Consigne —
Reprenez le texte sur l'opposition congolaise face aux sanctions américaines contre le Rwanda et poursuivez-le à partir de sa dernière phrase.

Texte de l'exercice —
L’opposition politique en République démocratique du Congo se montre désintéressée par les sanctions américaines infligées contre le régime de Paul Kagame. Deux opposants seulement, Martin Fayulu et Denis Mukwege, se sont clairement prononcés en faveur de la décision prise par le Trésor américain.

Dans un long message publié sur sa page officielle, Denis Mukwege rappelle que « le Rwanda est un pays largement dépendant de l’aide étrangère et donc très vulnérable aux pressions internationales ».

Ces sanctions américaines visant quatre officiers de l’armée rwandaise, ajoute-t-il, « devraient entraîner le retrait du Rwanda en tant que pays contributeur de troupes au sein du département des opérations de paix des Nations unies », précise le prix Nobel de la paix 2018, avant d’exhorter l’Union européenne et d’autres pays, comme la France et la Pologne, à suspendre sans plus tarder leur coopération sécuritaire et militaire et à geler l’aide budgétaire directe au Rwanda.

Données extraites d'un jeu de données
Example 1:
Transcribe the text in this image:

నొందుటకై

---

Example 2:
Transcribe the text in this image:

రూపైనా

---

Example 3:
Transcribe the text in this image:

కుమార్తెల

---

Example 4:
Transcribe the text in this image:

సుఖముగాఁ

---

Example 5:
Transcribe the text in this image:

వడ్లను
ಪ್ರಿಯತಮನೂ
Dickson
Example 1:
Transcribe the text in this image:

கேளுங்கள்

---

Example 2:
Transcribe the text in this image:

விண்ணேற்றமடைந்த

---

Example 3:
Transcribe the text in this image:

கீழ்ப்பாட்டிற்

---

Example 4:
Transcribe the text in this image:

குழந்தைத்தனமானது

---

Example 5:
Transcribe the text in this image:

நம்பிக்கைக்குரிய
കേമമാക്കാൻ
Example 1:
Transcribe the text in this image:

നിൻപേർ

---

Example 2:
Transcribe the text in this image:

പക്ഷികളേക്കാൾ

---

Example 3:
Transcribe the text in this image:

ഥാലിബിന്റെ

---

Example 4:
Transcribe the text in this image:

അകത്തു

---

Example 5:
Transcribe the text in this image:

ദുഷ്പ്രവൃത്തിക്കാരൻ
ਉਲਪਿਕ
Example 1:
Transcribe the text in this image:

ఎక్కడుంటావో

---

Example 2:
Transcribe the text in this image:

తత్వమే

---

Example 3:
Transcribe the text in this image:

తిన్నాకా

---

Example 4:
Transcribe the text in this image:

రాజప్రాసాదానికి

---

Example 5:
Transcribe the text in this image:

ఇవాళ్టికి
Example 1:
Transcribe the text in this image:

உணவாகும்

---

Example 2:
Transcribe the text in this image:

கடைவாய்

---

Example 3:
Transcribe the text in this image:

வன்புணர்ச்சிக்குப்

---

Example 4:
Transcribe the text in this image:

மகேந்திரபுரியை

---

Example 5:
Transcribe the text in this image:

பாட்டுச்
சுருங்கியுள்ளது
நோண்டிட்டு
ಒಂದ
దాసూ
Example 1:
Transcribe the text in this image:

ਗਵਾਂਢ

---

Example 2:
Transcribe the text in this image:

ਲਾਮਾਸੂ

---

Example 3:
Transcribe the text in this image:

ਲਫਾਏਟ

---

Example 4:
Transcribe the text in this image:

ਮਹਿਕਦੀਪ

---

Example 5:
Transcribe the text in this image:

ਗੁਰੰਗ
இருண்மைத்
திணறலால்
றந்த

Réponse proposée —
De son côté, le leader de la coalition Lamuka a salué sur X la décision du Trésor américain visant l’armée rwandaise, précisant que « ces sanctions vont dans le sens de mettre la pression sur Kigali afin de respecter la résolution 2773 », exigeant le retrait des troupes rwandaises du territoire congolais.

Hormis ces deux opposants, aucune autre déclaration officielle de l’opposition n’a été signalée, ni du côté de Moïse Katumbi, ni du PPRD de l’ancien président Joseph Kabila, encore moins de Matata Ponyo et consorts. Cette posture vise à renforcer les accusations du gouvernement de la RDC selon lesquelles certains opposants roulent en faveur du régime de Paul Kagame.